描述（由申请人提供）：雷帕霉素的哺乳动物靶标（mTOR）是一种丝氨酸-苏氨酸激酶，主要通过与其他蛋白质如raptor（形成mTOR复合物1，mTORC 1）和rictor（形成mTOR复合物2，mTORC 2）相互作用，在促进细胞生长和存活中发挥关键作用。该途径在包括肺癌在内的人类癌症中经常被激活，因此代表了有吸引力的癌症治疗靶点。常规mTOR抑制剂雷帕霉素及其类似物（rapalogs）是mTORC 1的特异性变构抑制剂。虽然其中一些是FDA批准的治疗肾癌的药物，但雷帕霉素类似物在大多数其他肿瘤类型中的单药活性最多也就是中等水平。因此，已经做出了巨大的努力来开发mTOR的ATP竞争性抑制剂（即，mTOR激酶抑制剂; TORKinibs），其抑制mTORC 1和mTORC 2两者的功能。新的TORKinib可以提供额外的临床益处，因为它们抑制mTORC 2，其作为Akt S473激酶发挥作用。事实上，TORKinib具有有希望的临床前抗癌活性。然而，TORKinibs在肺癌中的活性尚未报道或充分研究。

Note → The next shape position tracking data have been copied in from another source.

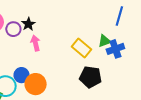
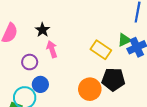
purple circle: (13, 29) -> (30, 62), moved
orange circle: (36, 84) -> (90, 89), moved

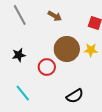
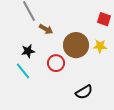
brown arrow: (55, 16) -> (46, 29), moved
cyan line: (23, 93) -> (23, 71), moved

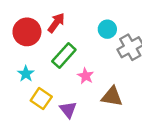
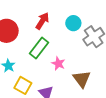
red arrow: (56, 23) -> (42, 21), moved
brown triangle: (112, 97) -> (82, 79), turned 48

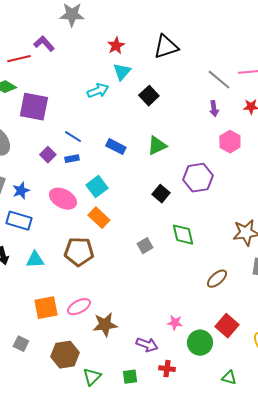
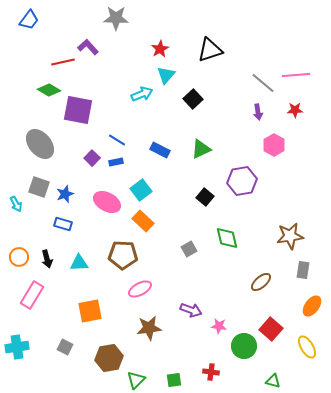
blue rectangle: (19, 221) -> (63, 224), size x0.7
pink ellipse: (79, 307) -> (140, 289), moved
purple arrow: (147, 345) -> (191, 310), moved

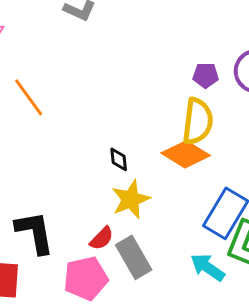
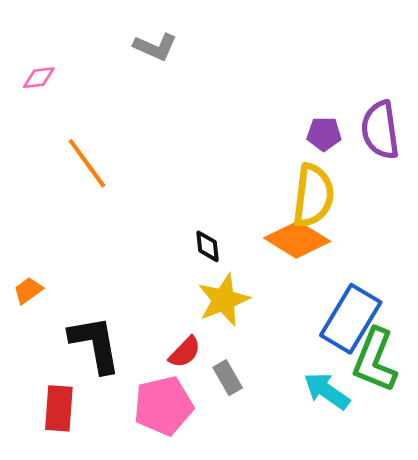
gray rectangle: (134, 257) -> (228, 378), size x0.6

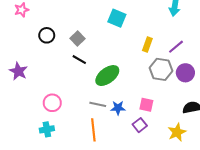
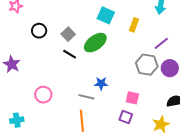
yellow rectangle: (147, 45) -> (134, 25), moved
green ellipse: (107, 76) -> (95, 43), moved
blue star: (118, 108) -> (101, 83), moved
purple square: (140, 125) -> (126, 117), turned -32
cyan cross: (47, 129) -> (17, 120), moved

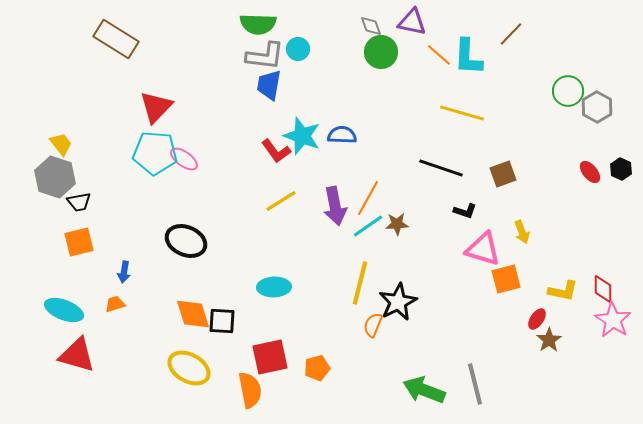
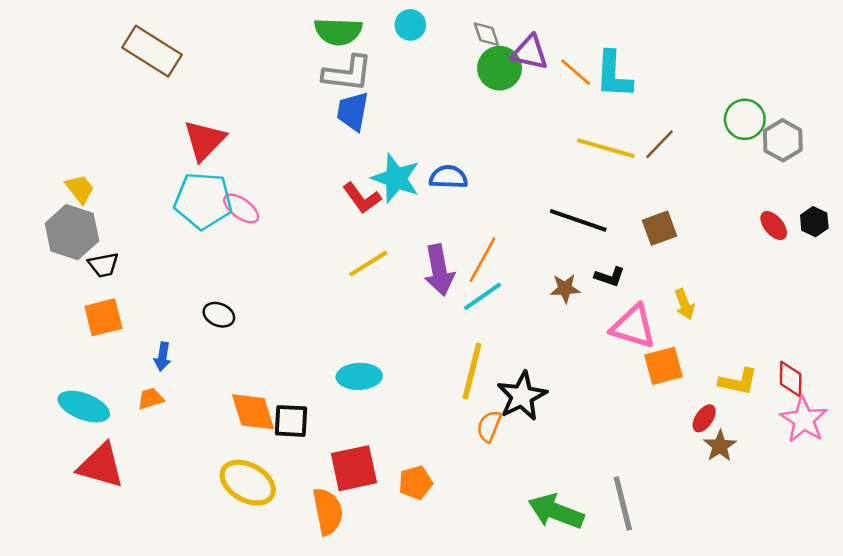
purple triangle: (412, 22) -> (530, 52), moved
brown line: (511, 34) -> (660, 144), moved
cyan circle: (298, 49) -> (410, 25), moved
brown star: (397, 224) -> (565, 288), moved
black ellipse: (186, 241) -> (219, 315), moved, size x0.6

此外，遗传改变对细胞对TORKinib敏感性的影响是未知的。在本提案中，我们将通过实现三个具体目标来检验TORKinib单独或与其他癌症治疗剂组合将有效治疗非小细胞肺癌（NSCLC），特别是具有CDKN 2A突变或CDK 4扩增的那些的假设：1）评估TORKinib在体外和体内抗NSCLC细胞生长的功效以及它们对抑制mTOR信号传导的作用; 2）证明CDKN 2A基因及其通路的遗传改变对TORKinib的细胞应答的影响;和3）确定TORKinib是否与TRAIL协同作用以增加NSCLC中的细胞凋亡并发挥增强的抗癌活性，并了解潜在的机制。这一提议将使我们能够评估新型TORKinib单独或与其他药物联合治疗NSCLC的治疗潜力，并确定CDKN 2A或CDK 4的遗传改变对细胞对这组药物的反应的影响。